Édito : Une équipe renforcée pour porter l’ambition d’une gouvernance économique crédible
Dans la refondation de l’État guinéen engagée depuis la transition, certains chantiers avancent loin des projecteurs mais restent déterminants pour l’avenir du pays. C’est le cas de la réforme de la gouvernance économique, aujourd’hui incarnée par la ministre de l’Économie et des Finances, Mariama Ciré Sylla, dont l’action s’affirme progressivement comme l’un des piliers de la crédibilité financière de la Guinée.
À travers une série de décrets rendus publics le 16 mars 2026, le président de la transition, Mamadi Doumbouya, a procédé à la nomination de plusieurs hauts cadres appelés à renforcer l’équipe ministérielle. Une décision qui traduit, au-delà du simple mouvement administratif, une volonté de consolider une équipe technique capable d’accompagner la vision de réforme portée par Mariama Ciré Sylla.
Dans les cercles économiques, cette dynamique est souvent interprétée comme la confirmation de la confiance accordée à une ministre réputée pour sa discrétion, sa méthode et sa culture du résultat. Car derrière ces nominations se dessine une stratégie : structurer une administration financière plus performante, plus rigoureuse et davantage tournée vers la transparence.
Le maintien du Dr Mamoudou Touré au poste stratégique de secrétaire général, la nomination de Nana Youssef Teninké Diaré comme cheffe de cabinet, ainsi que l’arrivée de plusieurs conseillers spécialisés dans les domaines juridiques, fiscaux et budgétaires, témoignent d’un choix assumé : s’entourer de compétences techniques pour améliorer la qualité de la gestion publique.
Au niveau des directions nationales également, les profils désignés traduisent une volonté d’efficacité administrative. Qu’il s’agisse du Bureau de stratégie et de développement, de la Direction nationale des financements, du Budget, du contrôle des marchés publics ou encore de la gestion du patrimoine de l’État, chaque nomination semble répondre à une logique de spécialisation et de performance.

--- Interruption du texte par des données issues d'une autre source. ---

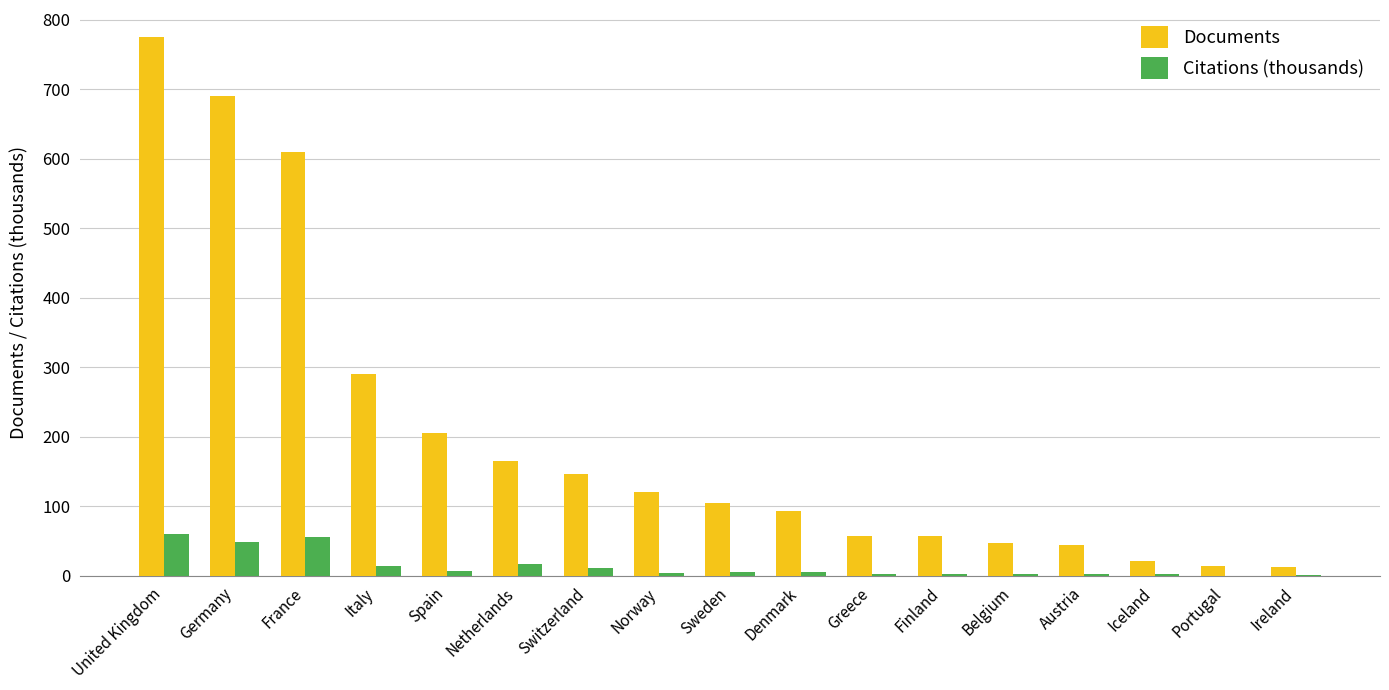

Where does the Documents series first go above 105?

United Kingdom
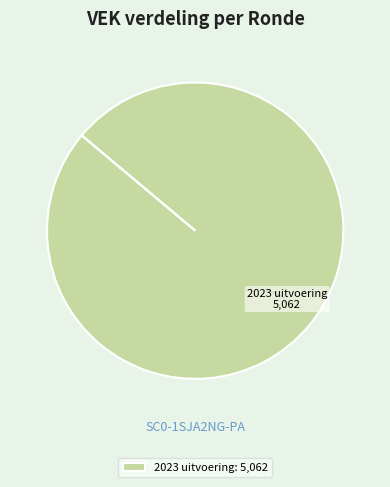

The 2023 uitvoering slice represents 100% of the pie. True or false?

True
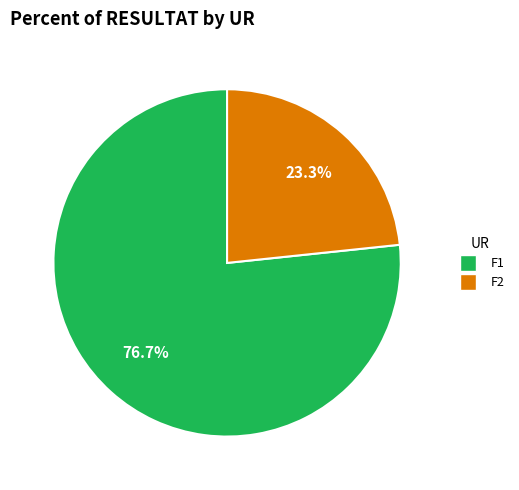

Is there any slice that represents more than half of the pie?

Yes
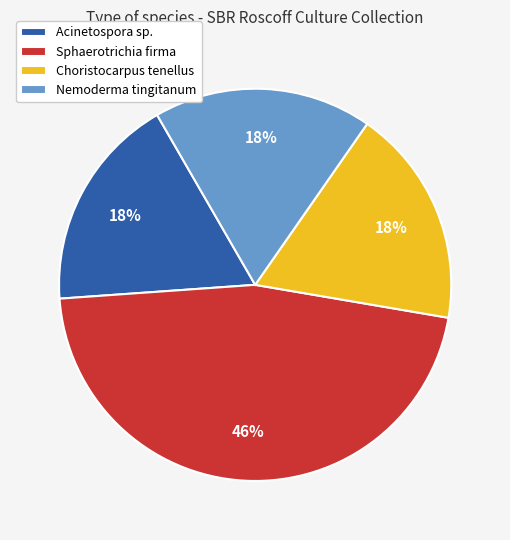

To the nearest percent, what is the difference between the largest and smallest slice percentages?

28%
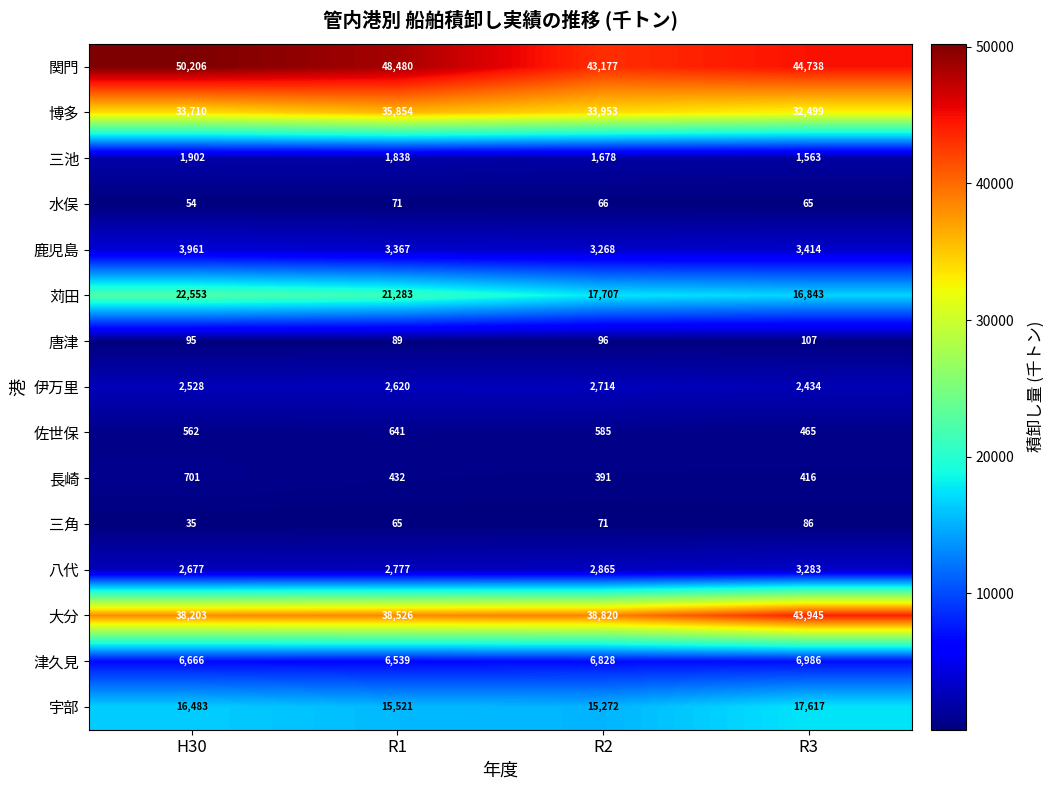

Rank the series at R1 from lowest to highest value.

三角, 水俣, 唐津, 長崎, 佐世保, 三池, 伊万里, 八代, 鹿児島, 津久見, 宇部, 苅田, 博多, 大分, 関門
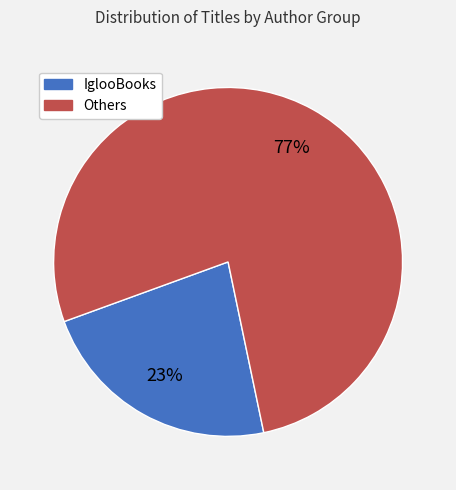

To the nearest percent, what is the average slice percentage?

50%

Mais au-delà des noms, c’est bien une méthode qui se dessine. Celle d’une ministre qui semble privilégier la technicité à la politique, la compétence à l’improvisation et la réforme structurelle aux effets d’annonce.
Dans un contexte où la Guinée doit rassurer ses partenaires et renforcer la confiance des investisseurs, la stabilité et la cohérence de l’équipe économique apparaissent comme des signaux importants. La capacité de Mariama Ciré Sylla à fédérer des profils complémentaires pourrait ainsi devenir un atout majeur pour la crédibilité des réformes financières engagées.
Reste désormais l’épreuve du temps et des résultats. Car la réussite d’une telle équipe se mesurera à sa capacité à améliorer la mobilisation des ressources internes, à rationaliser les dépenses publiques et à garantir une gestion plus efficace des investissements.
Une chose est cependant certaine : dans un environnement où la solidité économique conditionne la souveraineté politique, Mariama Ciré Sylla s’impose peu à peu comme l’une des figures technocratiques clés. Une femme de dossiers, dont l’influence pourrait bien dépasser les murs de son ministère pour marquer durablement la gouvernance économique guinéenne.